Local leaders hoping to work with DHEC on new maps

Local leaders hoping to work with DHEC on new maps

MYRTLE BEACH, SC (WMBF) - Local leaders along the coast say they think the Department of Health and Environmental Control’s swim advisory maps are misleading, now many are hoping to work with the DHEC on new maps.

“By the way the maps read, it looks like the entire beach is closed,” said North Myrtle Beach Mayor Marilyn Hatley. “It hurts our economy because people get the wrong idea that bacteria are bad all over the beach and that’s not what actually happens.”

“It's not really reflective of the actual size of the advisory. We’re interested in being accurate and providing the best information to the public, but when you look at the map online on DHEC’s website it looks like half of Myrtle Beach is covered and that’s not the case. The advisories will cover a 400-foot section of the beach, 200 feet north, 200 feet south. The dot itself looks like it covers three miles and that’s not an accurate representation of the truth,” said Myrtle Beach Spokesman Mark Kruea.

Swimming advisories are usually put in place in some areas of the beach after a lot of rain. That’s because water from the city’s drains makes it’s way into the ocean and contaminates it. The Department of Health and Environmental Control regularly checks for bacteria and when levels are too high, they’ll issue an advisory.

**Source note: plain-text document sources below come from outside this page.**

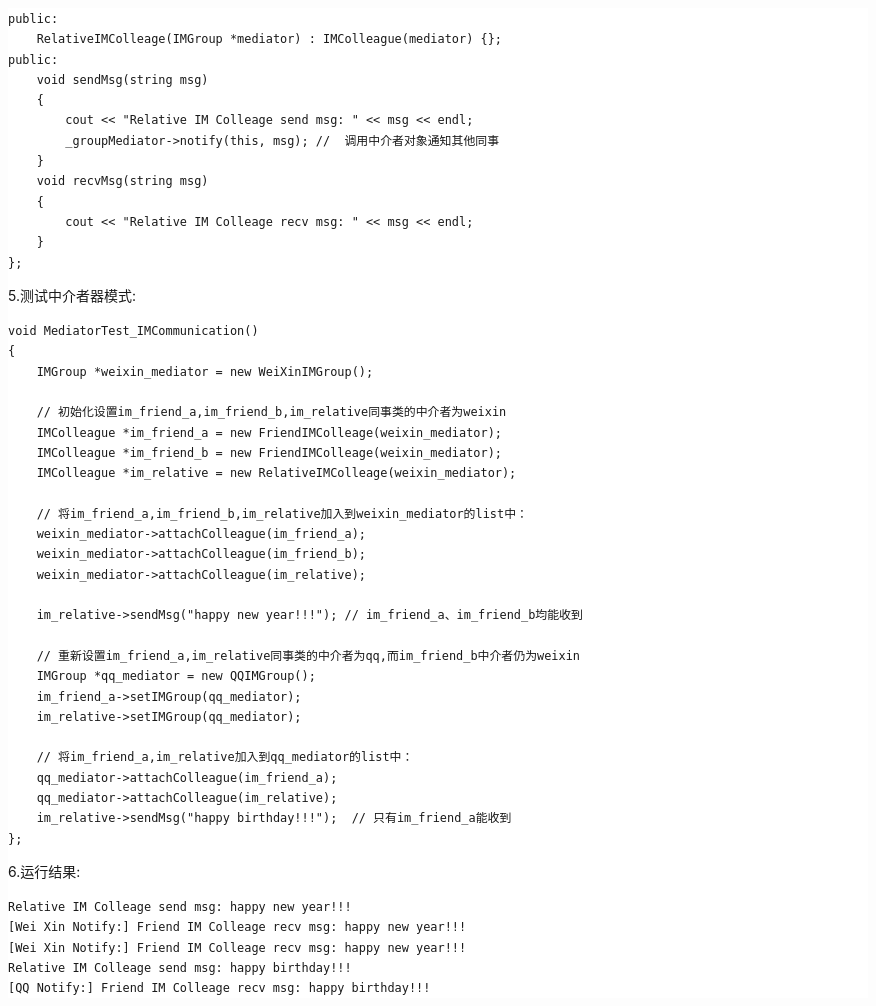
 ```
public:
    RelativeIMColleage(IMGroup *mediator) : IMColleague(mediator) {};
public:
    void sendMsg(string msg)
    {
        cout << "Relative IM Colleage send msg: " << msg << endl;
        _groupMediator->notify(this, msg); //  调用中介者对象通知其他同事
    }
    void recvMsg(string msg)
    {
        cout << "Relative IM Colleage recv msg: " << msg << endl;
    }
};
```

5.测试中介者器模式:
```
void MediatorTest_IMCommunication()
{
    IMGroup *weixin_mediator = new WeiXinIMGroup();

    // 初始化设置im_friend_a,im_friend_b,im_relative同事类的中介者为weixin
    IMColleague *im_friend_a = new FriendIMColleage(weixin_mediator);
    IMColleague *im_friend_b = new FriendIMColleage(weixin_mediator);
    IMColleague *im_relative = new RelativeIMColleage(weixin_mediator);

    // 将im_friend_a,im_friend_b,im_relative加入到weixin_mediator的list中：
    weixin_mediator->attachColleague(im_friend_a);
    weixin_mediator->attachColleague(im_friend_b);
    weixin_mediator->attachColleague(im_relative);

    im_relative->sendMsg("happy new year!!!"); // im_friend_a、im_friend_b均能收到

    // 重新设置im_friend_a,im_relative同事类的中介者为qq,而im_friend_b中介者仍为weixin
    IMGroup *qq_mediator = new QQIMGroup();
    im_friend_a->setIMGroup(qq_mediator);
    im_relative->setIMGroup(qq_mediator);

    // 将im_friend_a,im_relative加入到qq_mediator的list中：
    qq_mediator->attachColleague(im_friend_a);
    qq_mediator->attachColleague(im_relative);
    im_relative->sendMsg("happy birthday!!!");  // 只有im_friend_a能收到
};
```

6.运行结果:

    Relative IM Colleage send msg: happy new year!!!
    [Wei Xin Notify:] Friend IM Colleage recv msg: happy new year!!!
    [Wei Xin Notify:] Friend IM Colleage recv msg: happy new year!!!
    Relative IM Colleage send msg: happy birthday!!!
    [QQ Notify:] Friend IM Colleage recv msg: happy birthday!!!
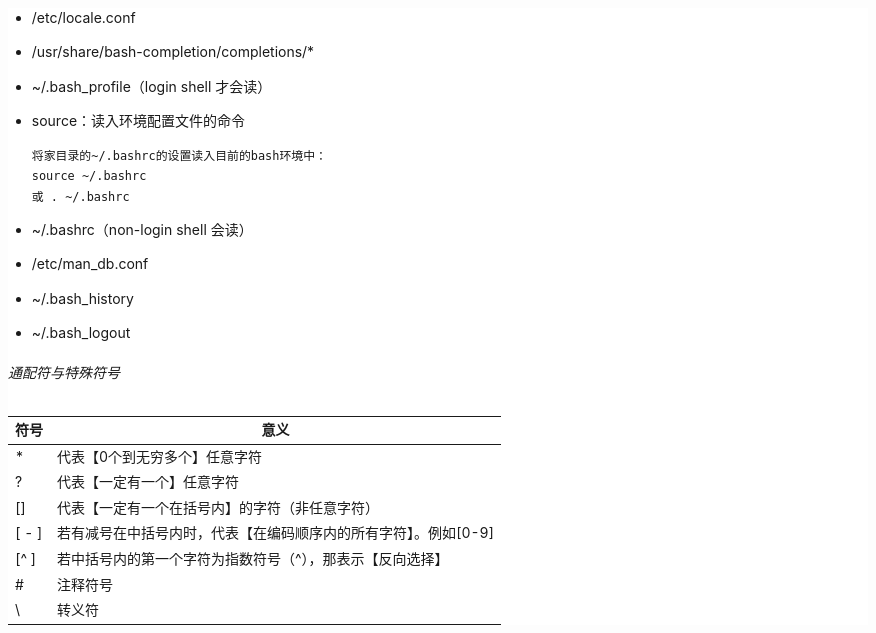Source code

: - /etc/locale.conf

- /usr/share/bash-completion/completions/*

- ~/.bash_profile（login shell 才会读）

- source：读入环境配置文件的命令

  ```
  将家目录的~/.bashrc的设置读入目前的bash环境中：
  source ~/.bashrc
  或 . ~/.bashrc
  ```

- ~/.bashrc（non-login shell 会读）

- /etc/man_db.conf

- ~/.bash_history

- ~/.bash_logout

###### 通配符与特殊符号

| 符号                                                   | 意义                                                         |
| ------------------------------------------------------ | ------------------------------------------------------------ |
| *                                                      | 代表【0个到无穷多个】任意字符                                |
| ?                                                      | 代表【一定有一个】任意字符                                   |
| []                                                     | 代表【一定有一个在括号内】的字符（非任意字符）               |
| [ - ]                                                  | 若有减号在中括号内时，代表【在编码顺序内的所有字符】。例如[0-9] |
| [^ ]                                                   | 若中括号内的第一个字符为指数符号（^），那表示【反向选择】    |
| #                                                      | 注释符号                                                     |
| \                                                      | 转义符                                                       |
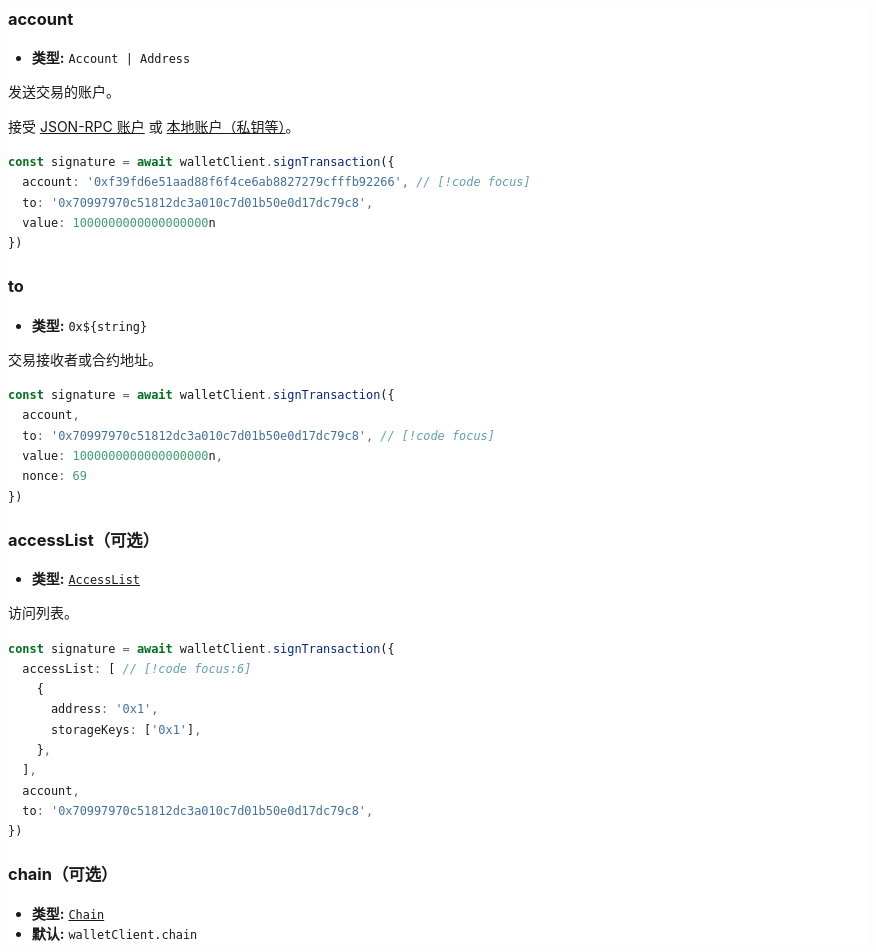 ### account

- **类型:** `Account | Address`

发送交易的账户。

接受 [JSON-RPC 账户](/docs/clients/wallet#json-rpc-accounts) 或 [本地账户（私钥等）](/docs/clients/wallet#local-accounts-private-key-mnemonic-etc)。

```ts
const signature = await walletClient.signTransaction({
  account: '0xf39fd6e51aad88f6f4ce6ab8827279cfffb92266', // [!code focus]
  to: '0x70997970c51812dc3a010c7d01b50e0d17dc79c8',
  value: 1000000000000000000n
})
```

### to

- **类型:** `0x${string}`

交易接收者或合约地址。

```ts
const signature = await walletClient.signTransaction({
  account,
  to: '0x70997970c51812dc3a010c7d01b50e0d17dc79c8', // [!code focus]
  value: 1000000000000000000n,
  nonce: 69
})
```

### accessList（可选）

- **类型:** [`AccessList`](/docs/glossary/types#accesslist)

访问列表。

```ts
const signature = await walletClient.signTransaction({
  accessList: [ // [!code focus:6]
    {
      address: '0x1',
      storageKeys: ['0x1'],
    },
  ],
  account,
  to: '0x70997970c51812dc3a010c7d01b50e0d17dc79c8',
})
```

### chain（可选）

- **类型:** [`Chain`](/docs/glossary/types#chain)
- **默认:** `walletClient.chain`
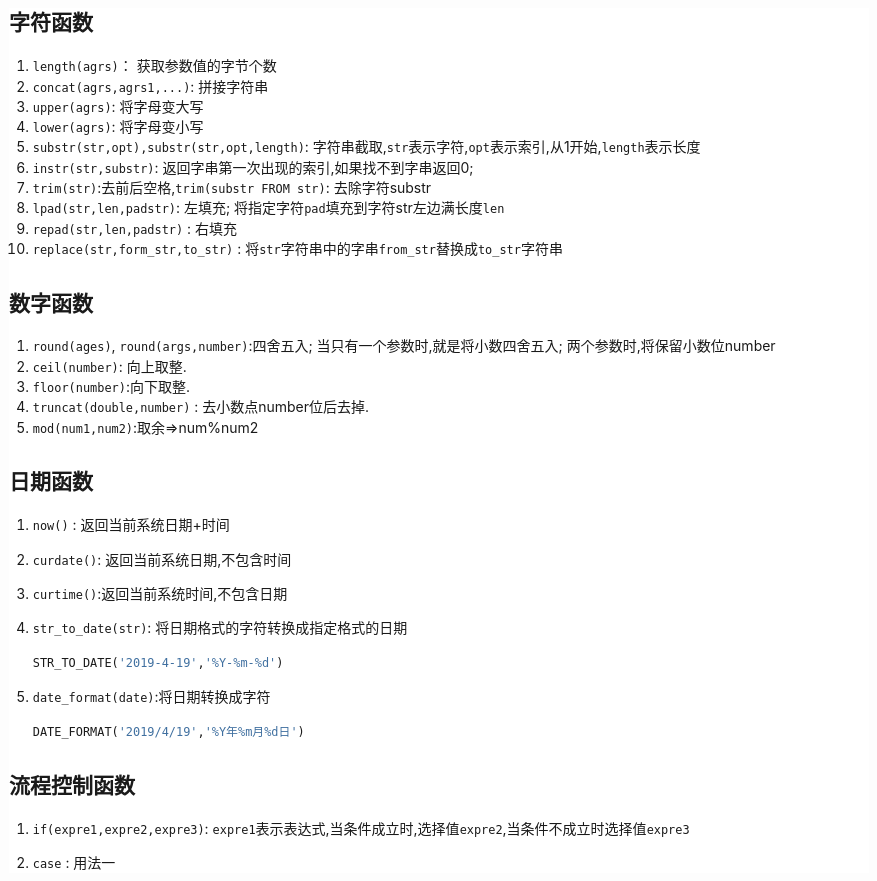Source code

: 

## 字符函数


1. `length(agrs)`： 获取参数值的字节个数
2. `concat(agrs,agrs1,...)`: 拼接字符串
3. `upper(agrs)`: 将字母变大写
4. `lower(agrs)`: 将字母变小写
5. `substr(str,opt),substr(str,opt,length)`: 字符串截取,`str`表示字符,`opt`表示索引,从1开始,`length`表示长度
6. `instr(str,substr)`: 返回字串第一次出现的索引,如果找不到字串返回0;
7. `trim(str)`:去前后空格,`trim(substr FROM str)`: 去除字符substr
8. `lpad(str,len,padstr)`: 左填充; 将指定字符`pad`填充到字符str左边满长度`len`
9. `repad(str,len,padstr)` : 右填充
10. `replace(str,form_str,to_str)` : 将`str`字符串中的字串`from_str`替换成`to_str`字符串



## 数字函数


1. `round(ages)`, `round(args,number)`:四舍五入; 当只有一个参数时,就是将小数四舍五入; 两个参数时,将保留小数位number
2. `ceil(number)`: 向上取整.
3. `floor(number)`:向下取整.
4. `truncat(double,number)` : 去小数点number位后去掉.
5. `mod(num1,num2)`:取余=>num%num2



## 日期函数


1. `now()` : 返回当前系统日期+时间

2. `curdate()`: 返回当前系统日期,不包含时间

3. `curtime()`:返回当前系统时间,不包含日期

4. `str_to_date(str)`: 将日期格式的字符转换成指定格式的日期

   ```sql
   STR_TO_DATE('2019-4-19','%Y-%m-%d')
   ```


5. `date_format(date)`:将日期转换成字符

   ```sql
   DATE_FORMAT('2019/4/19','%Y年%m月%d日')
   ```




## 流程控制函数


1. `if(expre1,expre2,expre3)`: `expre1`表示表达式,当条件成立时,选择值`expre2`,当条件不成立时选择值`expre3`

2. `case` : 用法一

“DHEC does a great job putting the information out there. We want to put that out to the public but when you look at your computer or your phone you see this giant dot, it’s misleading,” said Kruea.

DHEC Spokesman Tommy Crosby explains they’re going to take feedback from local leaders and see if there’s a way they can better inform the public, but as of right now, there’s no plan to change the computer application they use to put out those maps.